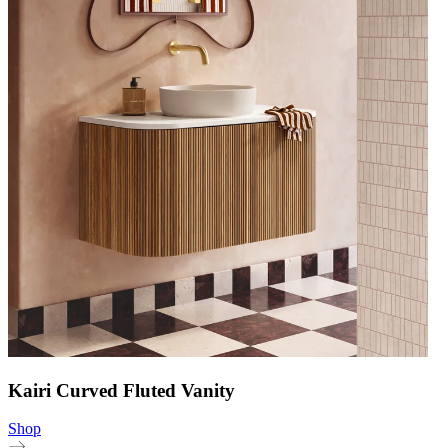
Kairi Curved Fluted Vanity
Shop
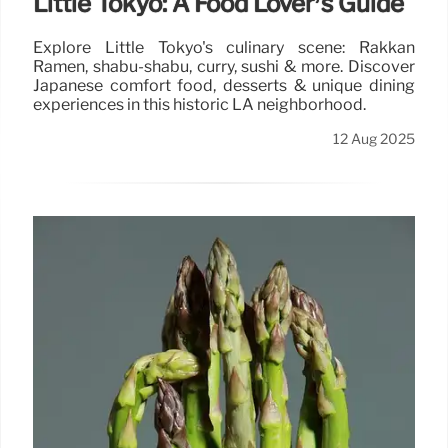
Little Tokyo: A Food Lover’s Guide
Explore Little Tokyo's culinary scene: Rakkan
Ramen, shabu-shabu, curry, sushi & more. Discover
Japanese comfort food, desserts & unique dining
experiences in this historic LA neighborhood.
12 Aug 2025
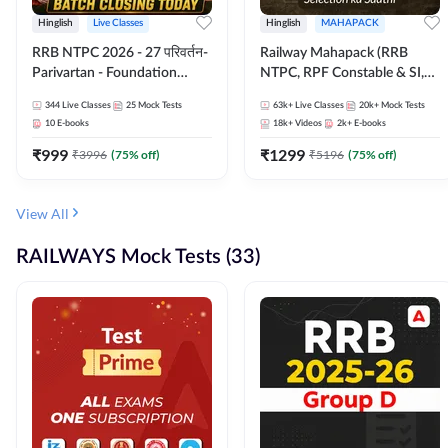
Hinglish
Live Classes
Hinglish
MAHAPACK
RRB NTPC 2026 - 27 परिवर्तन-
Railway Mahapack (RRB
Parivartan - Foundation
NTPC, RPF Constable & SI,
Batch with Test Series and
ALP, Group D, Technician)
344
Live Classes
25
Mock Tests
63k+
Live Classes
20k+
Mock Tests
eBook | Hinglish | Online Live
10
E-books
18k+
Videos
2k+
E-books
Classes By Adda247
₹
999
₹
1299
₹
3996
(
75
% off)
₹
5196
(
75
% off)
View All
RAILWAYS Mock Tests (33)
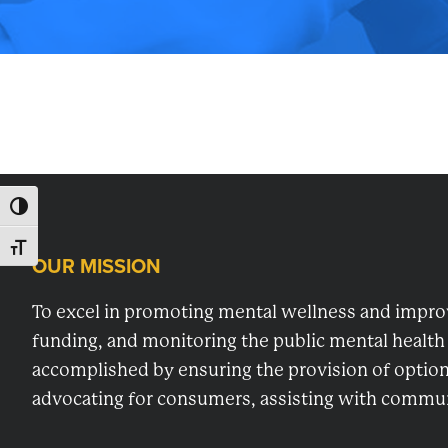
for
planning,
developing
and
monitoring
mental
health
TOGGLE HIGH CONTRAST
services
TOGGLE FONT SIZE
in
OUR MISSION
Footer
Washington
County,
To excel in promoting mental wellness and improvi
MD.
funding, and monitoring the public mental health
accomplished by ensuring the provision of options
advocating for consumers, assisting with communi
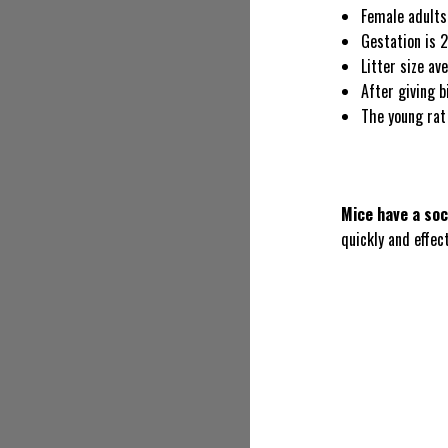
Female adults
Gestation is 
Litter size av
After giving b
The young rat 
Mice have a soc
quickly and effect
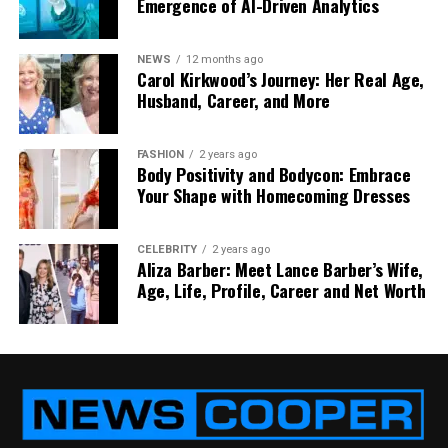
Emergence of AI-Driven Analytics
RELATED TOPICS:
LEI REGISTRATION
POWER OF LEI
TRANSFER PROCESS
UP NEXT
NEWS
12 months ago
How to Save Money on Your Commercial Roof
Carol Kirkwood’s Journey: Her Real Age,
Husband, Career, and More
DON'T MISS
How HR Staffing Services Streamline Your Hiring
Process to Attract Top Talent
FASHION
2 years ago
Body Positivity and Bodycon: Embrace
Your Shape with Homecoming Dresses
CELEBRITY
2 years ago
Aliza Barber: Meet Lance Barber’s Wife,
Age, Life, Profile, Career and Net Worth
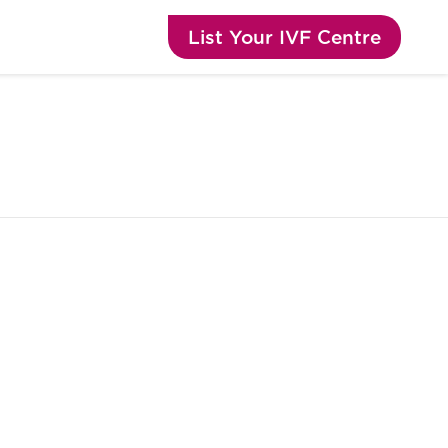
List Your IVF Centre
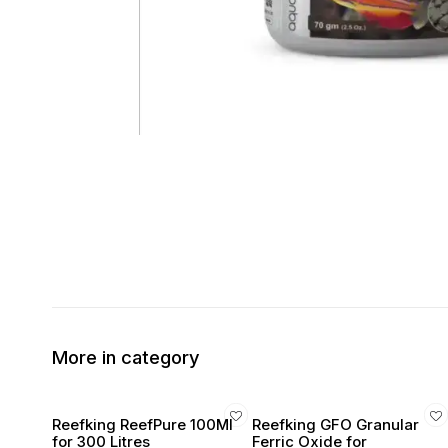
More in category
Reefking ReefPure 100Ml
Reefking GFO Granular
for 300 Litres
Ferric Oxide for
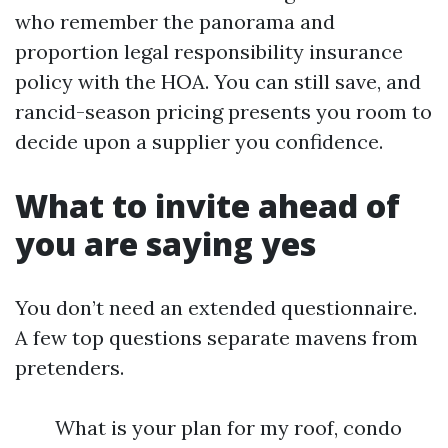
who remember the panorama and
proportion legal responsibility insurance
policy with the HOA. You can still save, and
rancid-season pricing presents you room to
decide upon a supplier you confidence.
What to invite ahead of
you are saying yes
You don’t need an extended questionnaire.
A few top questions separate mavens from
pretenders.
What is your plan for my roof, condo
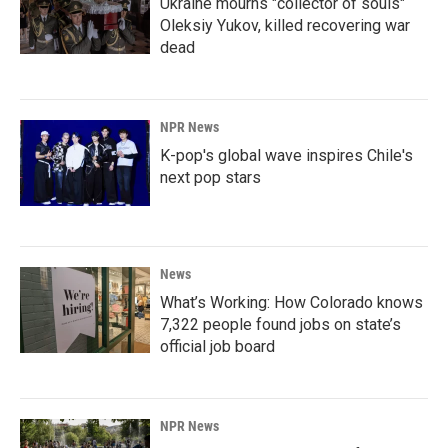
Ukraine mourns "collector of souls"
Oleksiy Yukov, killed recovering war
dead
NPR News
K-pop's global wave inspires Chile's
next pop stars
News
What’s Working: How Colorado knows
7,322 people found jobs on state’s
official job board
NPR News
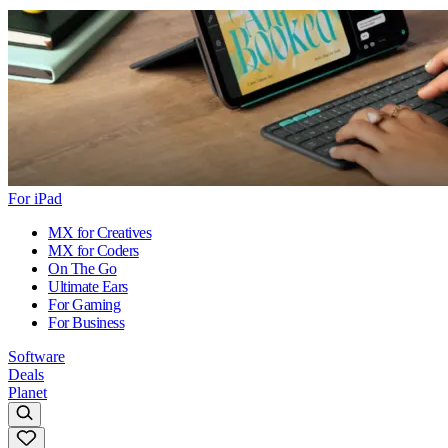
For iPad
MX for Creatives
MX for Coders
On The Go
Ultimate Ears
For Gaming
For Business
Software
Deals
Planet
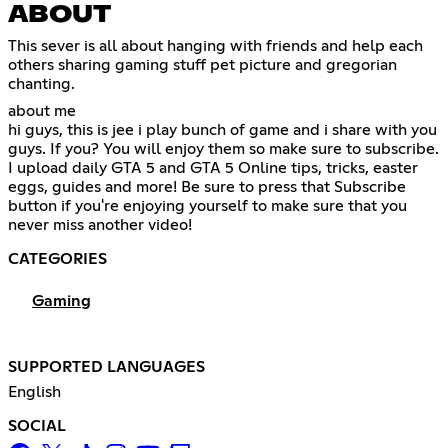
ABOUT
This sever is all about hanging with friends and help each
others sharing gaming stuff pet picture and gregorian
chanting.
about me
hi guys, this is jee i play bunch of game and i share with you
guys. If you? You will enjoy them so make sure to subscribe.
I upload daily GTA 5 and GTA 5 Online tips, tricks, easter
eggs, guides and more! Be sure to press that Subscribe
button if you're enjoying yourself to make sure that you
never miss another video!
CATEGORIES
Gaming
SUPPORTED LANGUAGES
English
SOCIAL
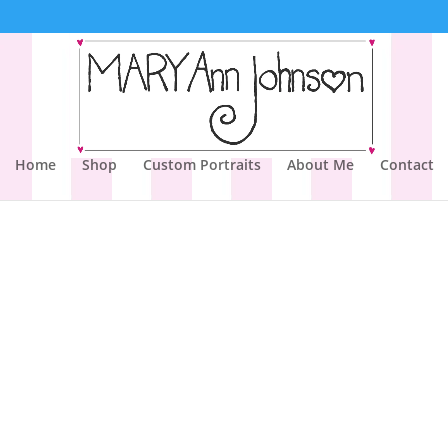
Home
Shop
Custom Portraits
About Me
Contact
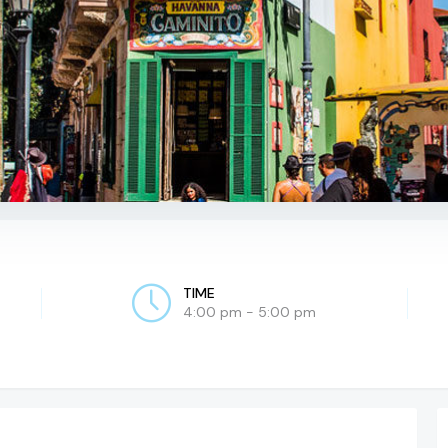
TIME
4:00 pm - 5:00 pm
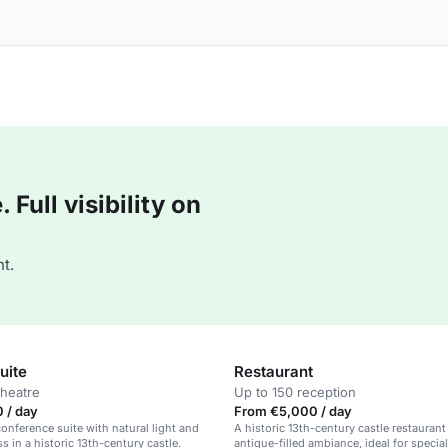
Full visibility on
t.
uite
Restaurant
theatre
Up to 150 reception
 / day
From €5,000 / day
onference suite with natural light and
A historic 13th-century castle restaurant
s in a historic 13th-century castle.
antique-filled ambiance, ideal for specia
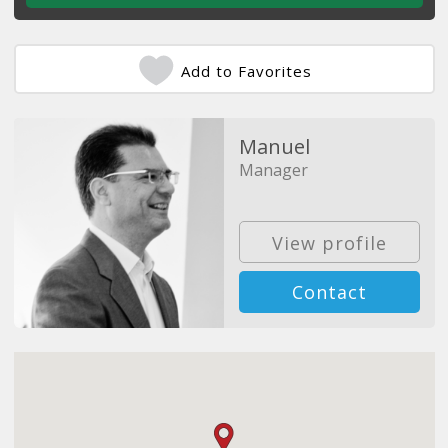
Add to Favorites
Manuel
Manager
View profile
Contact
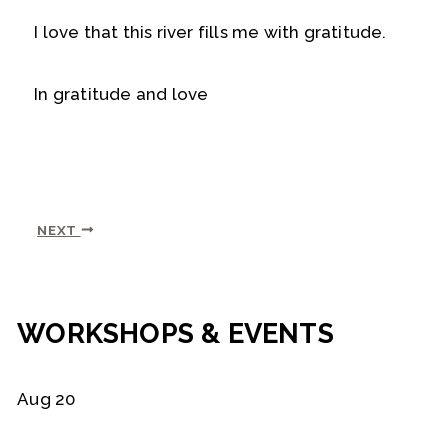
I love that this river fills me with gratitude.
In gratitude and love
NEXT
WORKSHOPS & EVENTS
Aug
20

◆ What you will do: Copy out the text of the listing above word for word and line by line, leaving out the pictures.

◆ Reply:
Kairi Curved Fluted Vanity
Shop
Little Tokyo: A Food Lover’s Guide
Explore Little Tokyo's culinary scene: Rakkan
Ramen, shabu-shabu, curry, sushi & more. Discover
Japanese comfort food, desserts & unique dining
experiences in this historic LA neighborhood.
12 Aug 2025
Hinglish
Live Classes
Hinglish
MAHAPACK
RRB NTPC 2026 - 27 परिवर्तन-
Railway Mahapack (RRB
Parivartan - Foundation
NTPC, RPF Constable & SI,
Batch with Test Series and
ALP, Group D, Technician)
344
Live Classes
25
Mock Tests
63k+
Live Classes
20k+
Mock Tests
eBook | Hinglish | Online Live
10
E-books
18k+
Videos
2k+
E-books
Classes By Adda247
₹
999
₹
1299
₹
3996
(
75
% off)
₹
5196
(
75
% off)
View All
RAILWAYS Mock Tests (33)
for
planning,
developing
and
monitoring
mental
health
TOGGLE HIGH CONTRAST
services
TOGGLE FONT SIZE
in
OUR MISSION
Footer
Washington
County,
To excel in promoting mental wellness and improvi
MD.
funding, and monitoring the public mental health
accomplished by ensuring the provision of options
advocating for consumers, assisting with communi
Female adults
Gestation is 
Litter size av
After giving b
The young rat 
Mice have a soc
quickly and effect
Emergence of AI-Driven Analytics
RELATED TOPICS:
LEI REGISTRATION
POWER OF LEI
TRANSFER PROCESS
UP NEXT
NEWS
12 months ago
How to Save Money on Your Commercial Roof
Carol Kirkwood’s Journey: Her Real Age,
Husband, Career, and More
DON'T MISS
How HR Staffing Services Streamline Your Hiring
Process to Attract Top Talent
FASHION
2 years ago
Body Positivity and Bodycon: Embrace
Your Shape with Homecoming Dresses
CELEBRITY
2 years ago
Aliza Barber: Meet Lance Barber’s Wife,
Age, Life, Profile, Career and Net Worth
List Your IVF Centre
More in category
Reefking ReefPure 100Ml
Reefking GFO Granular
for 300 Litres
Ferric Oxide for
who remember the panorama and
proportion legal responsibility insurance
policy with the HOA. You can still save, and
rancid-season pricing presents you room to
decide upon a supplier you confidence.
What to invite ahead of
you are saying yes
You don’t need an extended questionnaire.
A few top questions separate mavens from
pretenders.
What is your plan for my roof, condo
Ukraine mourns "collector of souls"
Oleksiy Yukov, killed recovering war
dead
NPR News
K-pop's global wave inspires Chile's
next pop stars
News
What’s Working: How Colorado knows
7,322 people found jobs on state’s
official job board
NPR News
For iPad
MX for Creatives
MX for Coders
On The Go
Ultimate Ears
For Gaming
For Business
Software
Deals
Planet
ABOUT
This sever is all about hanging with friends and help each
others sharing gaming stuff pet picture and gregorian
chanting.
about me
hi guys, this is jee i play bunch of game and i share with you
guys. If you? You will enjoy them so make sure to subscribe.
I upload daily GTA 5 and GTA 5 Online tips, tricks, easter
eggs, guides and more! Be sure to press that Subscribe
button if you're enjoying yourself to make sure that you
never miss another video!
CATEGORIES
Gaming
SUPPORTED LANGUAGES
English
SOCIAL
Home
Shop
Custom Portraits
About Me
Contact
TIME
4:00 pm - 5:00 pm
Full visibility on
t.
uite
Restaurant
theatre
Up to 150 reception
 / day
From €5,000 / day
onference suite with natural light and
A historic 13th-century castle restaurant
s in a historic 13th-century castle.
antique-filled ambiance, ideal for specia
Add to Favorites
Manuel
Manager
View profile
Contact
I love that this river fills me with gratitude.
In gratitude and love
NEXT
WORKSHOPS & EVENTS
Aug
20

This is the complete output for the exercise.